Ein weiteres Sonderkapitel wert waren auch die schlecht geplanten Bauvorhaben in Berlin – den Pannenflughafen BER führt der Steuerzahlerbund schon gar nicht mehr in seiner Negativliste auf. Dafür werde beispielsweise die Erweiterung des Marie-Elisabeth-Lüders-Hauses im Berliner Regierungsviertel, wo ein Teil der Bundestagsabgeordneten untergebracht ist, wohl um 46,6 Millionen Euro teurer als geplant. Auch der Bau des neuen Hauptstadtviertels „Europacity“ nördlich des Hauptbahnhofs wird teurer: So kostet allein die Fußgängerbrücke über die Spree, die für das Quartier geplant ist, rund eine Million Euro mehr als ursprünglich vorgesehen.

„Zudem ist der neue Bundestag mit mehr als 700 Abgeordneten unverhältnismäßig groß“, so Holznagel. Allein dadurch entstünden in der aktuellen Legislaturperiode Mehrkosten in Höhe von 75 Millionen Euro. Kosten für Büroräume seien da noch nicht eingerechnet. „Wir fordern  eine Obergrenze für Abgeordnete“, so Holznagel.

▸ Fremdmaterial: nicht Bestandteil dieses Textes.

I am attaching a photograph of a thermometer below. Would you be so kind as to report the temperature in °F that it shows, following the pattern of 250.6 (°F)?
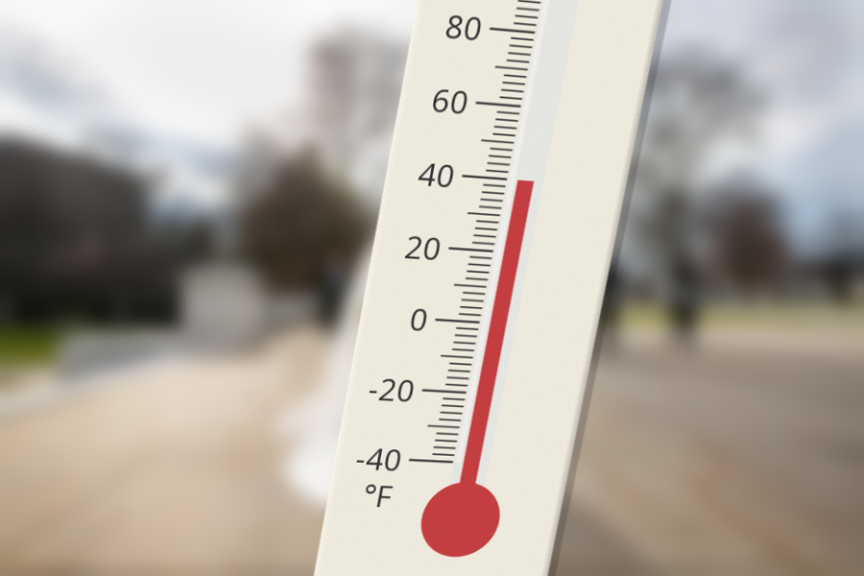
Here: 40 (°F)
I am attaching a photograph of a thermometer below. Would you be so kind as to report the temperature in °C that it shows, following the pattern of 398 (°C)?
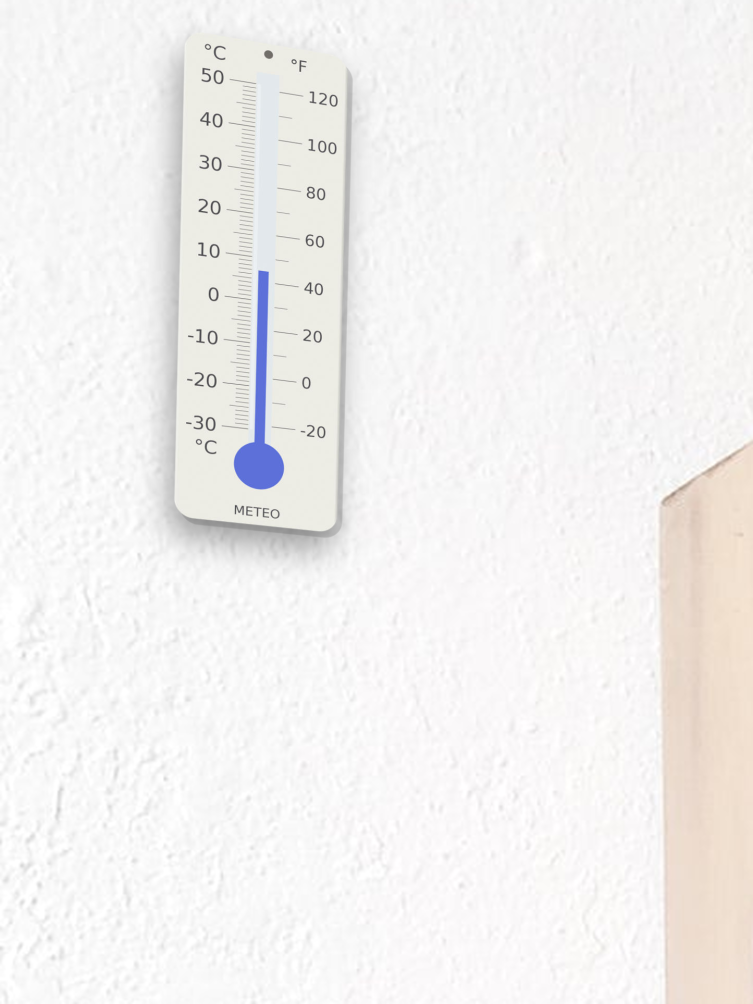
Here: 7 (°C)
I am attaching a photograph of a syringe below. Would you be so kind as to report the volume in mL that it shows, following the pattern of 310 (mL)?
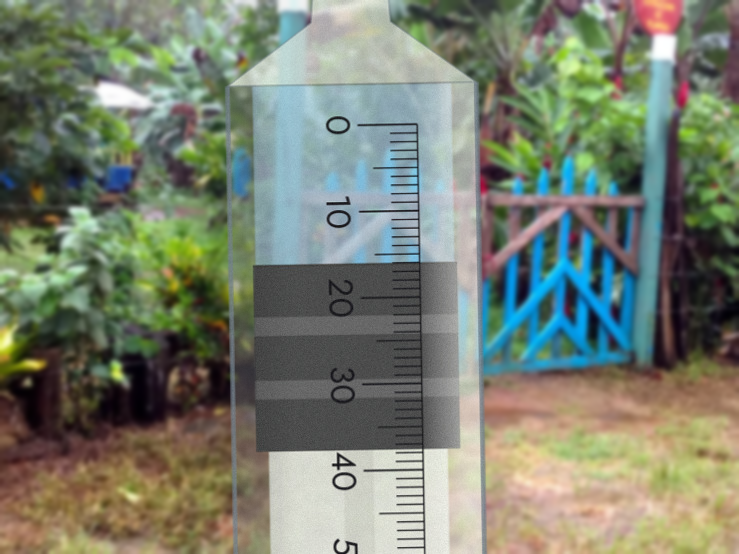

Ein vernichtendes Urteil stellt der BdSt auch dem Bundesamt für Migration und Flüchtlinge (Bamf) aus: „Das Bamf war zu schlecht auf die massenhafte Bearbeitung von Asylanträgen vorbereitet“ und habe infolgedessen millionenschwere Zusatzkosten verursacht, heißt es im Schwarzbuch. Den Grund dafür sehen die Steuerwächter vor allem bei den „hastigen politischen Entscheidungen“ der Bundesregierung im Sommer 2015: „Die Flüchtlingskrise hatte sich schon lange angekündigt.“

Doch weil die Verwaltung auf die vielen Asylbewerber nicht eingestellt war, seien insgesamt sieben Beratungsgesellschaften damit beauftragt worden, Optimierungspotenziale zu finden. Wegen der Eilbedürftigkeit wurden die Aufträge nicht ausgeschrieben, sondern direkt vergeben. Kostenpunkt: rund 34,2 Millionen Euro.